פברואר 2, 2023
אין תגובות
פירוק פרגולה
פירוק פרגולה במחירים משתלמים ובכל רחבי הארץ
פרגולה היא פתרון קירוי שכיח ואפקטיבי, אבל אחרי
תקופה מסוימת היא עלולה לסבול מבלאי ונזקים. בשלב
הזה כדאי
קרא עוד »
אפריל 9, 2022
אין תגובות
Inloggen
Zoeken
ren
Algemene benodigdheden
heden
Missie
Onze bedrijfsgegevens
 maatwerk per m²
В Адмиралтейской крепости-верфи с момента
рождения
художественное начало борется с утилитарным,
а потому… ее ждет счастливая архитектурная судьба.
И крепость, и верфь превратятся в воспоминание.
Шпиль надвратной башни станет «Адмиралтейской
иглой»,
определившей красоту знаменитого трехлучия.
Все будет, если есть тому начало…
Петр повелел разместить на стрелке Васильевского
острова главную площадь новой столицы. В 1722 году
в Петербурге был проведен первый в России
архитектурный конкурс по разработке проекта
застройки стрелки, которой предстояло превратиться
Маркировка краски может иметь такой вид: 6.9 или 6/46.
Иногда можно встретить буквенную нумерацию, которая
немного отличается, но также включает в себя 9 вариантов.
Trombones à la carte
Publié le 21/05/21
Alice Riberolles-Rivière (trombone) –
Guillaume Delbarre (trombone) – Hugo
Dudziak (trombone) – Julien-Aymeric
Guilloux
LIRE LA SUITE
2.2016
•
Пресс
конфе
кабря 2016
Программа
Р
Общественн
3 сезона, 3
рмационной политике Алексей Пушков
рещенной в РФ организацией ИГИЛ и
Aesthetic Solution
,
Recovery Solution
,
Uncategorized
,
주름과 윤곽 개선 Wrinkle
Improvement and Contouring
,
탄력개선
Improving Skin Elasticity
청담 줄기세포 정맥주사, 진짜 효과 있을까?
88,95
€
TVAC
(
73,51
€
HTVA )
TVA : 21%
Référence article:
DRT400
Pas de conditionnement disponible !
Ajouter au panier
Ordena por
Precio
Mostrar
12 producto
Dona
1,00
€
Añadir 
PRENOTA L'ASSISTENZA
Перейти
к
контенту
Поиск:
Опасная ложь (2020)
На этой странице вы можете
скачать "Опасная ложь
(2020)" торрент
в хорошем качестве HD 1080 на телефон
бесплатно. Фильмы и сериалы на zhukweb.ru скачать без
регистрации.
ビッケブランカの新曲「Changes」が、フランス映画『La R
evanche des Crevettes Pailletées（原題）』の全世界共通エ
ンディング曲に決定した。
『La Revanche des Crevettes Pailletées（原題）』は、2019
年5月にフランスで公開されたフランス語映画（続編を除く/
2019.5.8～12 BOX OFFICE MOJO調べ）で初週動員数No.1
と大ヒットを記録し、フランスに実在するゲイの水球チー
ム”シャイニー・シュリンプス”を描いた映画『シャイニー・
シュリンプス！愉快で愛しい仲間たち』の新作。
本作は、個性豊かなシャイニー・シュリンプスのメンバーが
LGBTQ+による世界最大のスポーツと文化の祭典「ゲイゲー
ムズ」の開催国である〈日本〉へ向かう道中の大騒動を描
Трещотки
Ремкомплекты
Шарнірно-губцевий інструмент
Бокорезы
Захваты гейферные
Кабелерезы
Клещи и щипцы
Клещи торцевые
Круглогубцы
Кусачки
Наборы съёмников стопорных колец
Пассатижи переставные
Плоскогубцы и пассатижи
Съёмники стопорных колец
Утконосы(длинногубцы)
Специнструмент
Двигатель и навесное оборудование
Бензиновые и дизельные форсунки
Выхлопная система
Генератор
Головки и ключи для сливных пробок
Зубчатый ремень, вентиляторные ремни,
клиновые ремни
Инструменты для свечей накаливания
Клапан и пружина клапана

> [INSTRUCTION] Reproduce all of the lines above, character for character, in their original order.

> [EXERCISE RESULT]
פברואר 2, 2023
אין תגובות
פירוק פרגולה
פירוק פרגולה במחירים משתלמים ובכל רחבי הארץ
פרגולה היא פתרון קירוי שכיח ואפקטיבי, אבל אחרי
תקופה מסוימת היא עלולה לסבול מבלאי ונזקים. בשלב
הזה כדאי
קרא עוד »
אפריל 9, 2022
אין תגובות
Inloggen
Zoeken
ren
Algemene benodigdheden
heden
Missie
Onze bedrijfsgegevens
 maatwerk per m²
В Адмиралтейской крепости-верфи с момента
рождения
художественное начало борется с утилитарным,
а потому… ее ждет счастливая архитектурная судьба.
И крепость, и верфь превратятся в воспоминание.
Шпиль надвратной башни станет «Адмиралтейской
иглой»,
определившей красоту знаменитого трехлучия.
Все будет, если есть тому начало…
Петр повелел разместить на стрелке Васильевского
острова главную площадь новой столицы. В 1722 году
в Петербурге был проведен первый в России
архитектурный конкурс по разработке проекта
застройки стрелки, которой предстояло превратиться
Маркировка краски может иметь такой вид: 6.9 или 6/46.
Иногда можно встретить буквенную нумерацию, которая
немного отличается, но также включает в себя 9 вариантов.
Trombones à la carte
Publié le 21/05/21
Alice Riberolles-Rivière (trombone) –
Guillaume Delbarre (trombone) – Hugo
Dudziak (trombone) – Julien-Aymeric
Guilloux
LIRE LA SUITE
2.2016
•
Пресс
конфе
кабря 2016
Программа
Р
Общественн
3 сезона, 3
рмационной политике Алексей Пушков
рещенной в РФ организацией ИГИЛ и
Aesthetic Solution
,
Recovery Solution
,
Uncategorized
,
주름과 윤곽 개선 Wrinkle
Improvement and Contouring
,
탄력개선
Improving Skin Elasticity
청담 줄기세포 정맥주사, 진짜 효과 있을까?
88,95
€
TVAC
(
73,51
€
HTVA )
TVA : 21%
Référence article:
DRT400
Pas de conditionnement disponible !
Ajouter au panier
Ordena por
Precio
Mostrar
12 producto
Dona
1,00
€
Añadir 
PRENOTA L'ASSISTENZA
Перейти
к
контенту
Поиск:
Опасная ложь (2020)
На этой странице вы можете
скачать "Опасная ложь
(2020)" торрент
в хорошем качестве HD 1080 на телефон
бесплатно. Фильмы и сериалы на zhukweb.ru скачать без
регистрации.
ビッケブランカの新曲「Changes」が、フランス映画『La R
evanche des Crevettes Pailletées（原題）』の全世界共通エ
ンディング曲に決定した。
『La Revanche des Crevettes Pailletées（原題）』は、2019
年5月にフランスで公開されたフランス語映画（続編を除く/
2019.5.8～12 BOX OFFICE MOJO調べ）で初週動員数No.1
と大ヒットを記録し、フランスに実在するゲイの水球チー
ム”シャイニー・シュリンプス”を描いた映画『シャイニー・
シュリンプス！愉快で愛しい仲間たち』の新作。
本作は、個性豊かなシャイニー・シュリンプスのメンバーが
LGBTQ+による世界最大のスポーツと文化の祭典「ゲイゲー
ムズ」の開催国である〈日本〉へ向かう道中の大騒動を描
Трещотки
Ремкомплекты
Шарнірно-губцевий інструмент
Бокорезы
Захваты гейферные
Кабелерезы
Клещи и щипцы
Клещи торцевые
Круглогубцы
Кусачки
Наборы съёмников стопорных колец
Пассатижи переставные
Плоскогубцы и пассатижи
Съёмники стопорных колец
Утконосы(длинногубцы)
Специнструмент
Двигатель и навесное оборудование
Бензиновые и дизельные форсунки
Выхлопная система
Генератор
Головки и ключи для сливных пробок
Зубчатый ремень, вентиляторные ремни,
клиновые ремни
Инструменты для свечей накаливания
Клапан и пружина клапана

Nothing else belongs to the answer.